**EXCERPT:**
#####

Damn, I'm sick of these threads... I always end up having to defend the kind of crap I usually dispise, but it's because the threads almost always turn into a us vs them discussion. "Us" being minorities (usually blacks though) and "Them" being white people as if there is some right to attack whites because they can't fight back against racism against them without sounding racist themselves.
 
Let's surmise: You're white, you're racist. That's the argument I've seen time and again. No one dares out-right say it but that's the implication.

I'm also male so I'm sexist, straight so I'm homophobic and so on and so on.
 
God forbid you are a white male. You forgot to mention you're probably a rapist pedophile too.

Anyhow the answer to this isn't to twist a phrase, "black wash" an existing super hero but make a new one that is from the ground up black and meant to be potrayed as black. Which is not to say a stereotype but someone who we immeadiately see and associate as black.

Luke Cage is a good example of a pre-existing super hero who is black. You don't need to co-opt a super hero into another race to make a super hero. That's just as bad as what they did to Dragon Ball only in reverse. I'd rather see black characters who are black but not a stereotype than see someone take an existing character and make them black or asian or hispanic just to earn a quick buck and some publicity for being "ethinically diverse."

I'd point to Hancock as another good example, except it's not. The character is most definitely not a black stereotype although I'm sure there are those who disagree, he's just a bad stereotype, period. He's a superhero with a complex and a drinking problem... let me count the number of characters who fit that profile. My brain just locked at the prospect of listing ones with either or both.
 
^That's why I think Cage is the most obvious candidate for a movie. He has risen to a position of prominence in the Marvel Universe, he was leader of the an Avengers team after all.
 
That is also why I mentioned him. Of all the existing black heroes, next to Blade, he's probably the most prominent and best example you can think of.
 
That is also why I mentioned him. Of all the existing black heroes, next to Blade, he's probably the most prominent and best example you can think of.

#####

**SOURCE MATERIAL:**

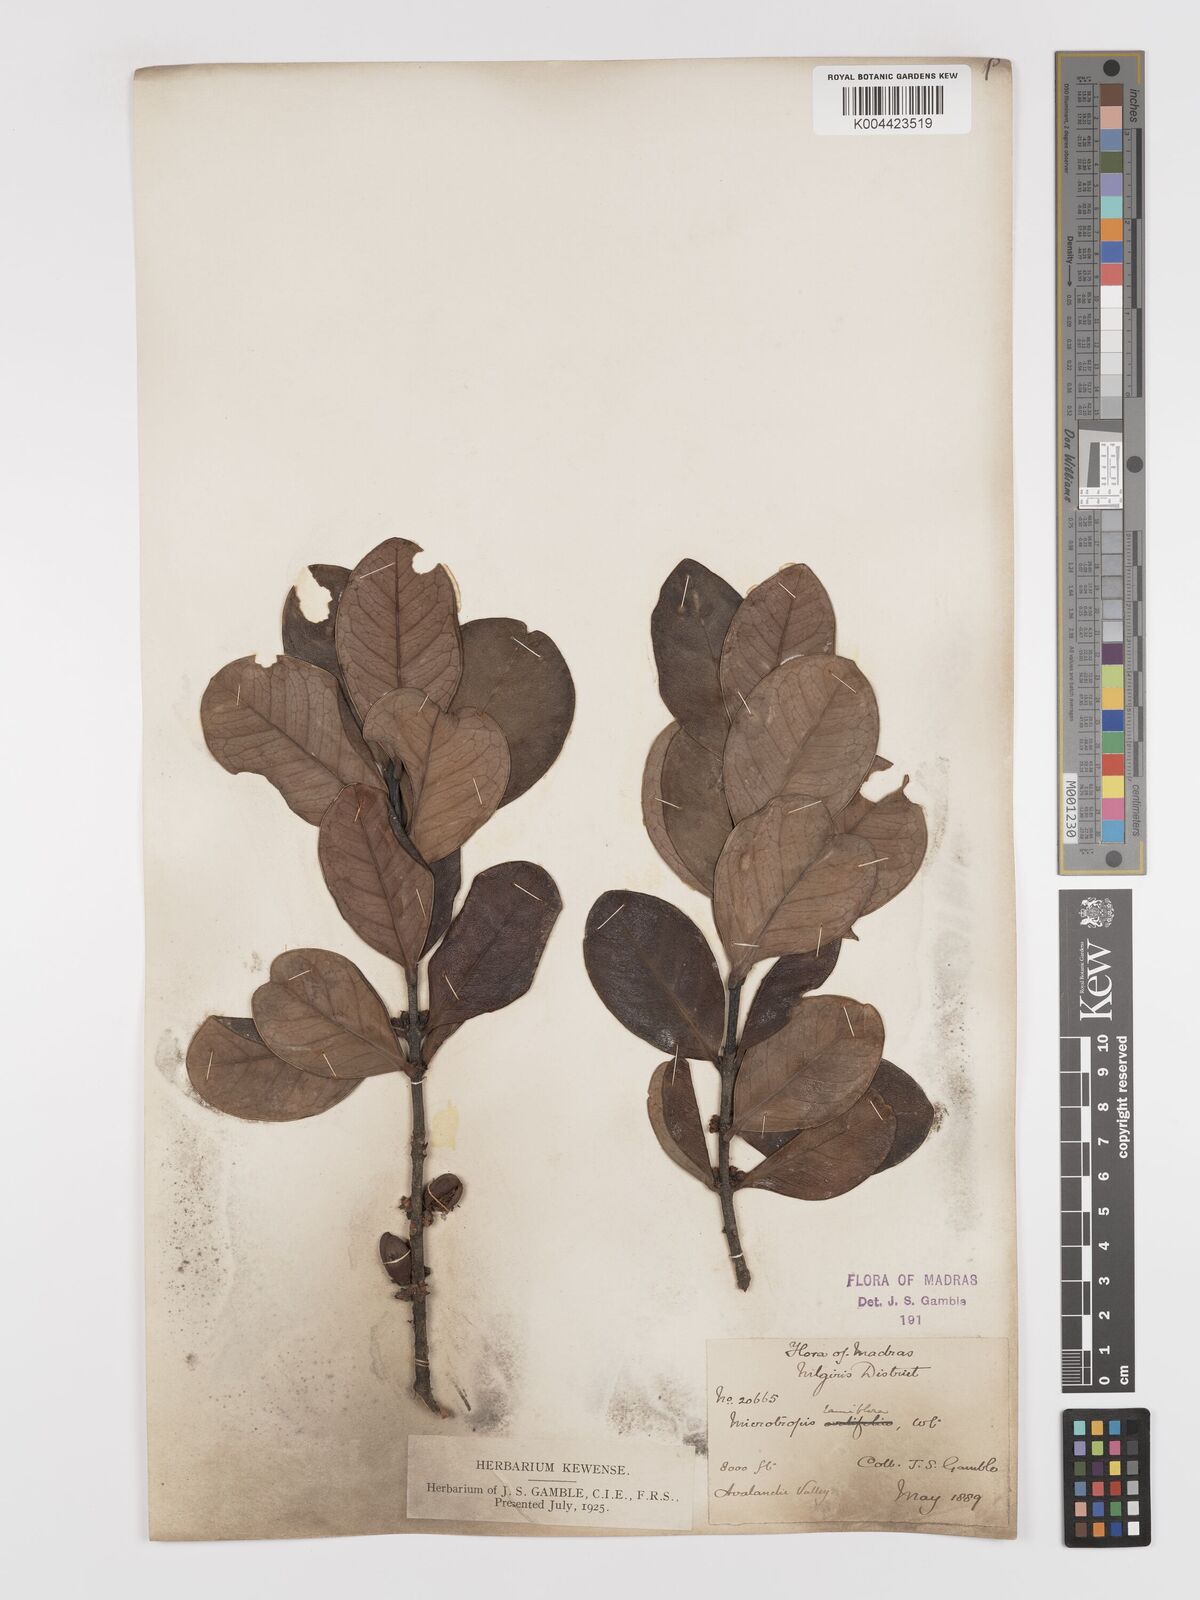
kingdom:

#####

**TASK 1:**
List every superhero character the discussion of black superheroes mentions by name.
**TASK 2:**
Copy the discussion of black superheroes from "I'm also male" to "associate as black.".
The lines play no part in any of these tasks.

**FULL OUTPUT 1:**
Luke Cage, Hancock, Blade

**FULL OUTPUT 2:**
I'm also male so I'm sexist, straight so I'm homophobic and so on and so on.
 
God forbid you are a white male. You forgot to mention you're probably a rapist pedophile too.

Anyhow the answer to this isn't to twist a phrase, "black wash" an existing super hero but make a new one that is from the ground up black and meant to be potrayed as black. Which is not to say a stereotype but someone who we immeadiately see and associate as black.